Prepare 45.00ml of 0.125M gold III chloride solution, given 500.00ml of a 0.500M gold III chloride solution. Explain how you will prepare the solution
c1v1 = c2v2
0.500*x = 0.125*45
Solve for x = volume of the 0.500 M stuff you have. Pipet that amount into a 45 mL volumetric flask and make to the mark with DI water.
Yes, I know 45 mL volumetric flasks are not common. Neither are 11.25 mL pipets.

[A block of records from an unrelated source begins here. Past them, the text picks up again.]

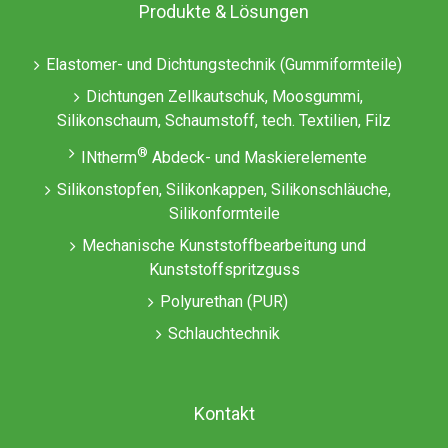
Produkte & Lösungen
Elastomer- und Dichtungstechnik (Gummiformteile)
Dichtungen Zellkautschuk, Moosgummi,
Silikonschaum, Schaumstoff, tech. Textilien, Filz
®
INtherm
Abdeck- und Maskierelemente
Silikonstopfen, Silikonkappen, Silikonschläuche,
Silikonformteile
Mechanische Kunststoffbearbeitung und
Kunststoffspritzguss
Polyurethan (PUR)
Schlauchtechnik
Kontakt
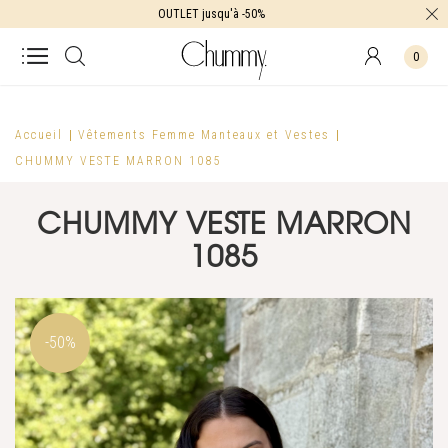
OUTLET jusqu'à -50%
0
Accueil
Vêtements Femme
Manteaux et Vestes
CHUMMY VESTE MARRON 1085
CHUMMY VESTE MARRON
1085
-50%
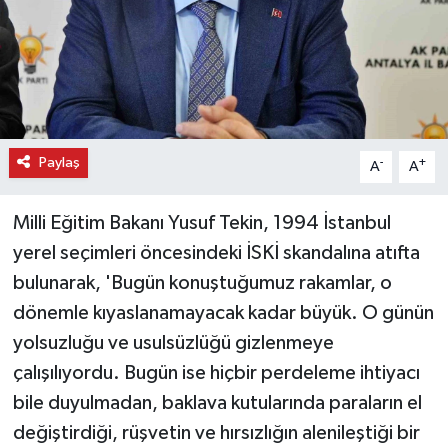
Paylaş
-
+
A
A
Milli Eğitim Bakanı Yusuf Tekin, 1994 İstanbul
yerel seçimleri öncesindeki İSKİ skandalına atıfta
bulunarak, 'Bugün konuştuğumuz rakamlar, o
dönemle kıyaslanamayacak kadar büyük. O günün
yolsuzluğu ve usulsüzlüğü gizlenmeye
çalışılıyordu. Bugün ise hiçbir perdeleme ihtiyacı
bile duyulmadan, baklava kutularında paraların el
değiştirdiği, rüşvetin ve hırsızlığın alenileştiği bir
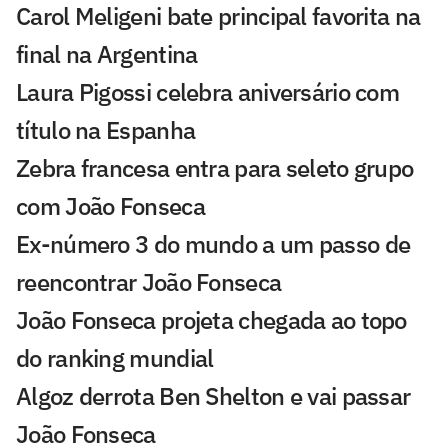
Carol Meligeni bate principal favorita na
final na Argentina
Laura Pigossi celebra aniversário com
título na Espanha
Zebra francesa entra para seleto grupo
com João Fonseca
Ex-número 3 do mundo a um passo de
reencontrar João Fonseca
João Fonseca projeta chegada ao topo
do ranking mundial
Algoz derrota Ben Shelton e vai passar
João Fonseca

To prepare a 45.00 mL of 0.125 M gold III chloride solution, given a 500.00 mL of 0.500 M gold III chloride solution, you will need to use the equation C1V1 = C2V2, where C1 and V1 represent the initial concentration and volume, and C2 and V2 represent the final concentration and volume.
In this case, C1 is 0.500 M, V1 is 500.00 mL, C2 is 0.125 M, and V2 is 45.00 mL.
Now, let's solve the equation step by step:
Step 1: Calculate the amount of moles in the initial solution.
- Moles (n) = Concentration (C) x Volume (V)
- Moles (n1) = 0.500 M x 500.00 mL
- Note: 0.500 M represents 0.500 moles of gold III chloride dissolved in 1 liter of solution.
- Converting mL to L, Moles (n1) = 0.500 M x 0.500 L (500.00 mL = 0.500 L)
- Moles (n1) = 0.250 moles
Step 2: Calculate the volume (V2) needed for the desired concentration.
- Rearranging the equation C1V1 = C2V2, we get V2 = (C1V1) / C2
- V2 = (0.500 M x 500.00 mL) / 0.125 M
- V2 = 2000 mL
- Converting mL to L, V2 = 2.000 L
Step 3: Calculate the volume of the initial solution needed.
- Rearranging the equation C1V1 = C2V2, we get V1 = (C2V2) / C1
- V1 = (0.125 M x 45.00 mL) / 0.500 M
- V1 = 11.25 mL
Therefore, to prepare a 45.00 mL of 0.125 M gold III chloride solution from a 500.00 mL of 0.500 M gold III chloride solution, you need to take 11.25 mL of the initial solution and dilute it with a solvent (such as water) to a final volume of 45.00 mL.